Prudence Crandall is known as the heroine of Connecticut, with a statue memorializing Crandall and a Black student sitting in the state capitol.
In a groundbreaking move, 28-year-old Crandall admitted two Black students into her school, Sarah Harris and Mariah Davis.
Joanie DeMartino, museum curator and site superintendent of the Prudence Crandall Museum and National Historic Landmark, shared how the freed women started their education despite Connecticut still permitting slavery.
DeMartino said Davis came to Canterbury from Boston and was working as Crandall’s household assistant; she’d also sit in on Crandall’s classes when she had completed her daily tasks.
Harris’ family had moved from Norwich to Canterbury to become farmers.
Harris’s husband, Charles, and her father-in-law William distributed “The Liberator,” an abolitionist newspaper.
Davis would share copies of the newspaper with Crandall and Crandall gained insight into the struggles Black women faced while seeking opportunities for higher education.
Harris was 20 years old and worked as a domestic servant at what was then known as the Jedidiah Shepherd House but dreamed of becoming a teacher.
She took a leap of faith and asked Crandall if she could be admitted to her school.
However, Crandall was not on board with the idea from the jump.
“She’s not sure how the town is going to respond, but she knows and realizes it’s the right thing to do,” DeMartino said. “So, by November of 1832, Sarah Harris becomes a full-time student here at the Canterbury Female Boarding School.”

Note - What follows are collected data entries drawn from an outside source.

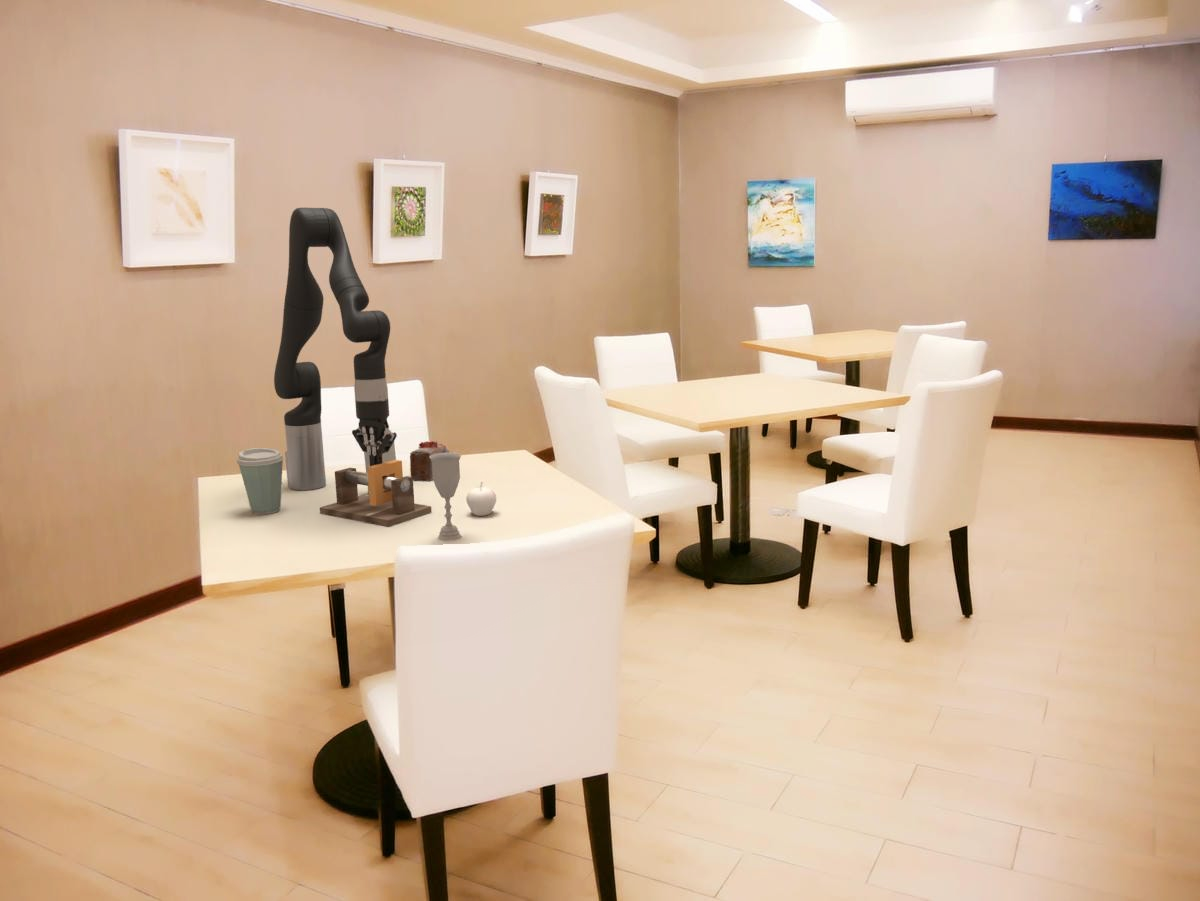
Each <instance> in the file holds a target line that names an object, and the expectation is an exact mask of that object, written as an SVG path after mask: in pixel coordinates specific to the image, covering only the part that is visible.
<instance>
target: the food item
mask: <svg viewBox="0 0 1200 901" xmlns="http://www.w3.org/2000/svg"><path fill="white" fill-rule="evenodd" d="M446 447H447V446H446V445H444V444H443V443H439V442H438V441H432V440H431V441H421V442H420V443H419V444H418V449H417V448H416V449H415V450H412V451H411V452H410V453H409V454H410V456H409V460H410V461H409V462H410V463H409V464H410V465H409V466H410V470H409V471H410V477H413V481H416V482H417V481H420V482H421V481H422V482H424V481H425V482H430V481H431V480H433V474H432V461H431V460H430V458H429V456H430V455H433V454H437V453H450V450H449V449H447V448H446Z"/></svg>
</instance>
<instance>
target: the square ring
mask: <svg viewBox="0 0 1200 901" xmlns="http://www.w3.org/2000/svg"><path fill="white" fill-rule="evenodd" d="M385 475H389V476H390V477H396V478H402V477H404V474H403V460H400V459H396V460H393V461H389V462H385V463H381V464H377V465H373V466H370V467H368V481H369V493H368V494H369V495H368V496H370V505H374V506H377V505H381V504H384V503H387V502H390V501H392V490H390V489H386V490H383V479H382V476H385Z"/></svg>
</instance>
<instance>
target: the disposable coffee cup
mask: <svg viewBox="0 0 1200 901" xmlns="http://www.w3.org/2000/svg"><path fill="white" fill-rule="evenodd" d="M283 460H284V457H283V454H282V452H280V451H279V450H278V449H274V448H266V447H257V448H253V447H252V448H247V449H245V450H244V449H243V450H241V451H240V452H238V456H237V458H236V464H237V465H238V466H239V471H240V474H241V478H242V481H243V484H244V488H245V491H246V495H247V498H248V503H249V507H250V510H251V511H252V513H253V514H254V515H257V516H258V515H259V516H260V515H263V516H264V515H271V514H274V513H278V512H279V511H280V508H281V506H282V502H281V501H282V480H283Z"/></svg>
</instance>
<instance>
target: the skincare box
mask: <svg viewBox="0 0 1200 901" xmlns="http://www.w3.org/2000/svg"><path fill="white" fill-rule="evenodd" d="M370 441H371V440H370ZM364 445H365V443H364ZM365 446H366V445H365ZM395 446H396V445H395V441H394V442H393V444H392V446H391V448H390V449H389V451H388V452H386V453H383V454H382V462H383V463H385V462H389V461H393V460H397V456H396V447H395ZM363 455H364V465H365V473H368V467H370V461H369V455H368V453H367V452H363ZM386 476H389V475H386ZM383 490H386V489H383ZM367 491H368V492H367V493H368V494H369V486H367Z"/></svg>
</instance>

However, the town did not take too kindly to Harris’ enrollment. DeMartino said the townspeople pressured Crandall to expel the two young ladies.
In response to Harris and Davis’ enrollment, the Connecticut legislature created the “Black Law,” which outlawed schools from teaching Black students without the town’s permission.
“Prudence Crandall was arrested a month after the Black Law was passed,” De Martino said. “She spent one night in jail. Abolitionists were ready to pay her bonds down because they were supporting the school.”
Despite not being supported in Connecticut, Crandall gained international support as she went through three trials for breaking the Black Law.
DeMartino said Crandall left her sister to run the school and then contacted the Liberator for help reaching out to Black ministers in New York City, Philadelphia, and Providence to spread the word about her school to families who could afford it.
“When she returns to Canterbury after visiting all these cities throughout February, she closes her school down for white students in March and then reopens April 1, 1883, for young Black and brown students to attend,” DeMartino said.
In May of 1833, 16-year-old Eliza Hammond of Providence, RI, became the first Black student to be admitted to the school once it reopens. Still, not long after her arrival, the community made it clear they did not welcome Black students with escalating threatening behavior.
DeMartino said community members contaminated the school’s water well with horse manure, committed animal abuse on the school’s property, and even set the school on fire while students were still inside the building in 1834.
Following the fire in 1894, Crandall decided to close her school because she couldn’t guarantee the safety of her students.
She went on to get married and moved around to Illinois, Kansas, and New York, where she continued her involvement in progressive movements.
However, Crandall’s legacy lived through her students, as many of them became educators, abolitionists, and activists in their respective communities.
Of those students, Mary Harris went on to move to New Orleans, where she and her husband worked as teachers.
“They start teaching the newly freed African Americans, and they become so well known as teachers that they are asked to help found a college which at that time was straight College," DeMartino explained. "Mary was teaching in the English department, and her husband Pelman was managing what was called The Normal School, which was the Teacher's College, the teachers' department of that college. But straight college later became Dillard University, a recognized HBCU today."